Un adiós para María Inés

La mujer que nunca abandonó la lucha

Edición
886

D. E.

María Inés Cabrol no pasó de largo por la vida. Seguramente siempre será recordada como esa luchadora social que fue; que peleó hasta el final; que nunca se cansó de batallar, golpear puertas o lo que fuera necesario para averiguar sobre el paradero de su hija.

Seguramente nadie podría determinar cuántos miles de kilómetros hizo en estos últimos seis años, tratando de dar con Fernanda. Cada vez que hablaba de su hija se le llenaban los ojos de lágrimas, pero de inmediato se reponía. No quería demostrar debilidad ni flaqueza. Nadie más que ella para convencerse y seguir hacia adelante. Solamente a algunos pocos les solía reconocer eso de “no sé vivir sin Fernanda”.

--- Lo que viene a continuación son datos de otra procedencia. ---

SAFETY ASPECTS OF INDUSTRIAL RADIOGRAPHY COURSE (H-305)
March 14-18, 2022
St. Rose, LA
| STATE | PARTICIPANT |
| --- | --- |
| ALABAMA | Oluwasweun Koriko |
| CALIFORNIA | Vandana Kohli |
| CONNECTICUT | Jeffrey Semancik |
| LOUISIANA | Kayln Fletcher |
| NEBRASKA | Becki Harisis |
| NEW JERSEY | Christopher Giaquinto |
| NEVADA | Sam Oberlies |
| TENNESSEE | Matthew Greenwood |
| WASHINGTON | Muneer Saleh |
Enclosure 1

María Inés tuvo que aprender a vivir con eso del dolor, la ausencia, la falta de respuestas, la ansiedad, la incertidumbre. Cada vez que sonaba el teléfono en su casa corría a atenderlo. Siempre anheló oír del otro lado la voz de su hija. “Capaz que si me llama no la reconozca por lo crecida que debe estar; seguro que hasta cambió la voz”, decía, buscando trasladar imaginariamente, en el tiempo, a su hija, que este año hubiese cumplido ya 19 años. La esperó casi seis años. Trataba de verla en el rostro de las pocas amigas que seguían llegando hasta su humilde casa de San Benito, para tomar unos mates y hacer que los días pasaran con algo menos de soledad y angustia.

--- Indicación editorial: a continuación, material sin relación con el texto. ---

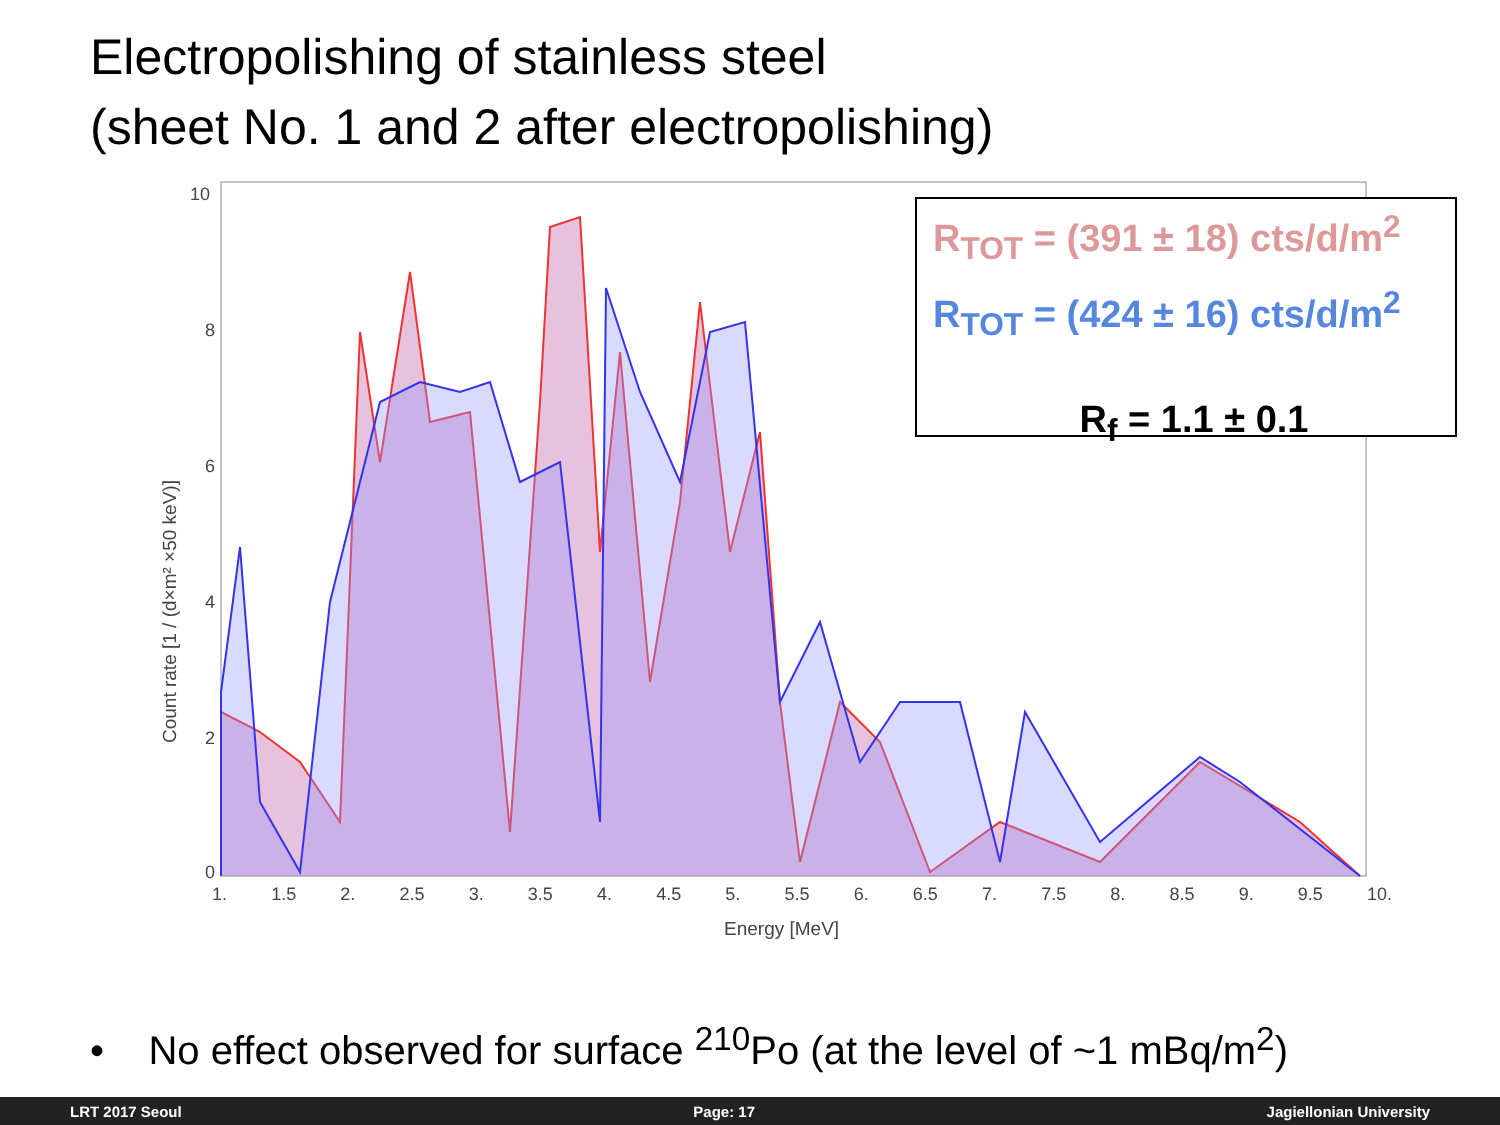Electropolishing of stainless steel
(sheet No. 1 and 2 after electropolishing)
10
8
6
4
2
0
1. 1.5 2. 2.5 3. 3.5 4. 4.5 5. 5.5 6. 6.5 7. 7.5 8. 8.5 9. 9.5 10.
Energy [MeV]
Count rate [1 / (d×m² ×50 keV)]
R<sub>TOT</sub> = (391 ± 18) cts/d/m<sup>2</sup>
R<sub>TOT</sub> = (424 ± 16) cts/d/m<sup>2</sup>
R<sub>f</sub> = 1.1 ± 0.1
• No effect observed for surface <sup>210</sup>Po (at the level of ~1 mBq/m<sup>2</sup>)
LRT 2017 Seoul Page: 17 Jagiellonian University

“Fernanda era mi vida; era todo para mí”, repetía, aferrándose a esa pequeña nieta que siempre correteaba por la casa. “Ella también la extraña mucho a la Fer”, acotaba, dejando caer alguna lágrima. María Inés fue somatizando día a día ese dolor, sin odios ni rencores, pese a tanta desidia, engaño muchas veces, desde estructuras judiciales, policiales y hasta políticas, en eso de la perversidad del poder, donde se cree que hay respuestas para todo. Ese gran corazón que siempre la caracterizó, propio de los ángeles, de las personas especiales de este mundo, contagiaba amor y esperanza.

María Inés se murió de tristeza. El cáncer quizás fue solo un pretexto. La enfermedad la envolvió y no le dio tregua. No más de 20 días le alcanzaron para llevarse a María Inés. Uno hasta se imagina ese reencuentro con esa niña, en algún lugar del universo. Ese abrazo interminable, esas lágrimas, ese volver a caminar juntas, de la mano, por un sendero que nunca más las separará.

Ya nadie tendrá que inventar nada para esa semana de julio, en que se recordaba un nuevo aniversario del secuestro de Fernanda Aguirre y siempre aparecía alguna pista falsa, para que todos creyéramos que la investigación “sigue a paso firme”. No habrá quienes digan que la pequeña está en aquella provincia o en aquél lugar de Paraguay o Chile. Ya no habrá llamados anónimos, perversos e inconcebibles, dando datos falsos de la joven, que eran como una lanza que atravesaba el alma de esa madre del dolor, a quien los hechos la pasaron por encima; la arrastraron por la vida y la llevaron a los lugares más oscuros de sectores propios de una sociedad enferma.

Ya no habrá que llorar en silencio, en esa habitación siempre lista de la casa, donde se confundían sus primeras pinturas, mezcladas con las muñecas de la niñez, en esa espera eterna.

Ya no más, María Inés. Es hora de descansar en paz.